The eye of the priest

Many of us have grappled with the problem of moral imperatives in a secular society. Where do they come from if not handed down by a deity?

These [priests] are however the only teachers of ethics that the people have, and without them where should we be? Will the newspaper ever manage to take the place of the parish priest?
Stendhal - Le Rouge et le Noir (1830)

How do we replace the vigilant eye of the priest? It is hardly a perfect eye, so do we need to replace it at all? Yet if we don’t, it will surely be replaced by something because the closing of the sacerdotal eye has left a power vacuum well on the way to being filled. So what is replacing the eye of the priest? Something wise and respected?

No I don’t think so either.

So far it resembles a uniquely repressive trend slipped in under the radar while we were busy ordering a pizza with our new iWatch while playing Game of Oafs on our new phone which we never actually pay for because it’s on contract.

What follows is merely speculation, but suppose some organisation with deep pockets eventually builds a computer network which hands down moral and legal judgements. By this stage moral and legal issues could have been tied firmly together anyway, so there’s our shiny new imperative.

Imagine a judicial computer network dealing with everything from a boundary dispute with a neighbour to a divorce to an international patent dispute to a war to offensive language. All human life would fall within its remit. Or rather our lives would fall within its remit - yours and mine. The elite would live their agreeable lives well beyond the reach of the network.

In reality the elite, the effective owners of the system, would be handing down the judgements, but only in terms of policy, guidelines and approved upgrades. The day to day judgements would be left to the system. Or maybe that should be the System?

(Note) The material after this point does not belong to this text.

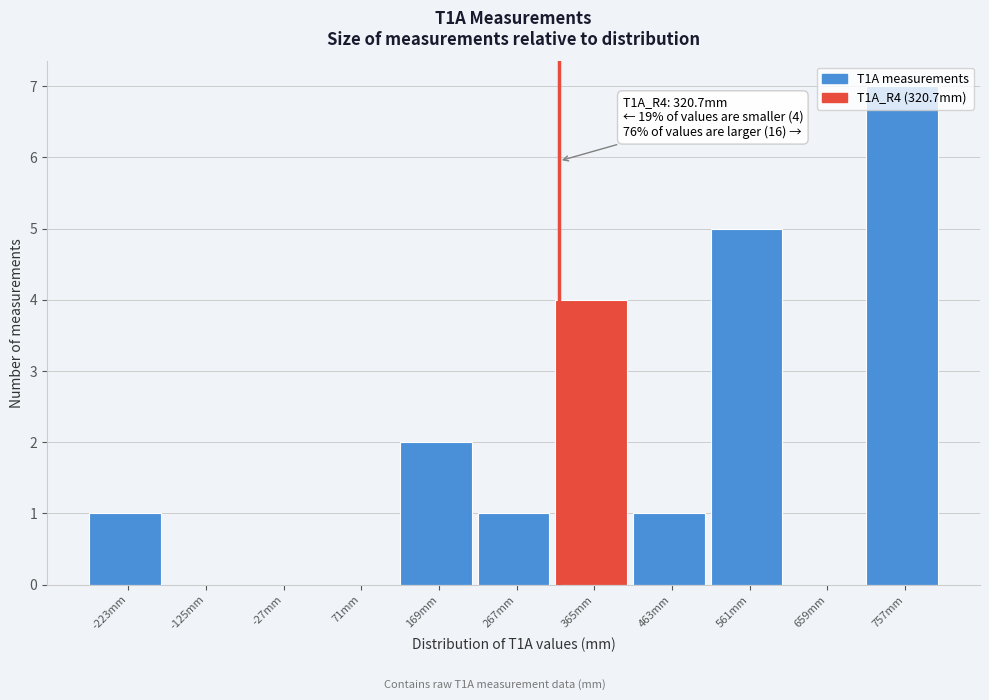

Over which range of the x-axis is the bar tallest?

710 to 810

In a way there is no point speculating how the System might evolve because we are all familiar with the trends, the pieces of the jigsaw which seem to be fitting themselves into a pattern we can’t yet see except in hazy outline.

Bits and pieces of a totalitarian future seem to be coming together well outside the feeble sway of democratic control. Political pieces and commercial pieces, the difference seems to be increasingly irrelevant. They fit together quite nicely these days. I’m not convinced there is much in the way of independent human agency here though. Some kind of blind destiny seems to have us in its steely grip.

Of course the System will never be given a name. It will simply be a complex of familiar systems with some background processing we never get to know about. Still, with a bit of luck it will have too many bugs to be viable.

To be fixed in the next upgrade...

7 comments:

Demetrius said...

The newsagent on the corner of our street knew everything about everybody. What he did not know, the grocer on the other side did.

Sam Vega said...

I think we are perhaps nearly there already. The clever blighters have saved on the computers, though, by training people to do their work. One great big flexible bio-computer, in which the individual parts are self-selecting, self-replicating, and are fuelled by fear of being unplugged from the network.

Anonymous said...

Once upon a time many will have feared God or at least have given the appearance of fearing God. Later rectitude and then respectability held sway. Now only the squeezed middle fears any retribution. You are right about the System, give up hope. I fear Sam is right.

A K Haart said...

Demetrius - I bet the milkman was part of the information highway too.

Sam - crikey that's a gloomy prospect. Spot on though.

Roger - yes Sam is right, the thing is becoming autonomous.

Demetrius said...

Indeed, and better than any modern mobile phone or device. Those with horses were the best. For some reason the presence of a horse endowed the milkman with authority and trustworthiness.

Anonymous said...

"a computer network which hands down moral and legal judgements"

Sorry, AK, it's already in existence, er, modesty forbids, and all that, and also it's true that not too many people are obeying my judgments. Perhaps I need a name-change.

A K Haart said...

Demetrius - and so it should. He should also grow the most tasty vegetables.

David - you need to crack the whip, name and shame the slackers.